Looking out the kitchen window, I note the distinct November palette: grey, rust brown, pale ochre. I’m always pleased to see the change of each season. Today it’s a classic chilly, damp and overcast day. My New England blood is ‘getting thicker’ for the winter.
We moved to Ellsworth from the Boston MA area in the lush green season of July. It’s been just about four months since we moved. There are two things I’ve noticed about living here.
First: Walking down the street, people will make eye contact and say “Good Morning”. People are friendly and welcoming. This includes several people who responded to a letter that introduced me as an IBCLC in the area. They each gave a generous hour of their time to meet with me. Thank you!
I’ve connected with two services through the Downeast Community Partners. One is a free weekly mothers support group. The other is the Everybody Eats! free community meal. Both of them are here in Ellsworth. As well as these local resources, I’ve also attended Maine Breastfeeding Coalition meetings, a statewide organization. I’m impressed with what they’ve accomplished with the Milk Bank Depots.

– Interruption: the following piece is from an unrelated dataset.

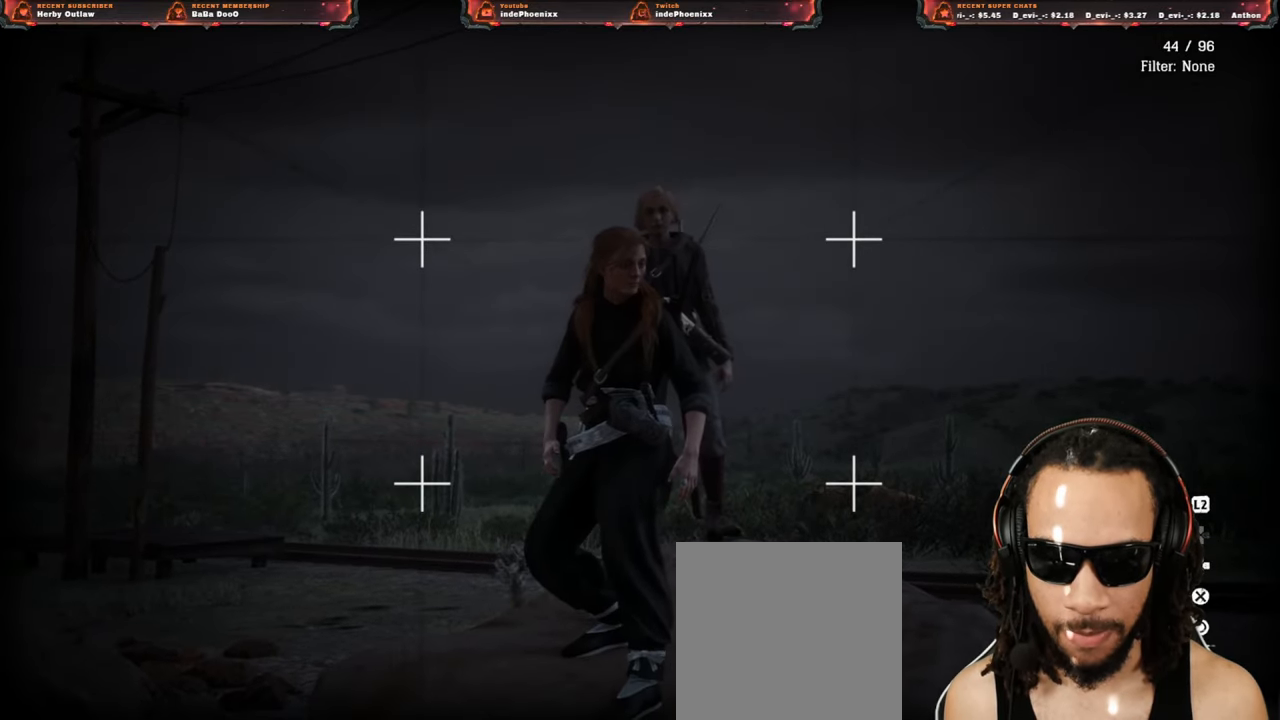
{"buttons": [], "left_stick": "center", "right_stick": "center", "events": []}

I’m continuing to build a network of colleagues and providers in the area. I’ll continue to write a regular blog with updates on breastfeeding news, stories and events. Sign up for my BirthReady newsletter and get a brief blog roll in your inbox.
The second thing I note, on a daily basis, is how simply healthy and beautiful it is to be here. I love watching the river from the library window, hiking a mountain and getting a view of Somes sound, seeing so many stars in the night sky.
This summer I volunteered with the Frenchmen Bay Conservancy (FBC). It felt good to work outdoors and get something tangible done. I more fully appreciate the very hard work it takes to create a trail. And the preservation work they are doing at the Jordan Homestead is very valuable. In addition to that ‘field work’, at the invitation from Representative Nicole Grohoski, I’ve also joined the Ellsworth Green Action Team. This group addresses concerns about reducing solid waste, especially plastic and packaging.
In any place I live, these two things are important.
• That parents, children, families receive honest, accurate information. And equally important,
• That the good health of everybody is nourished by the land and each other.
A chilly November eventually leads to the more frigid winter months. I’ve begun the November tradition of cooking squash, getting hats and mittens sorted and hosting warm meals. Our house will be full for the holiday. I’m looking forward to it and hope you are, too.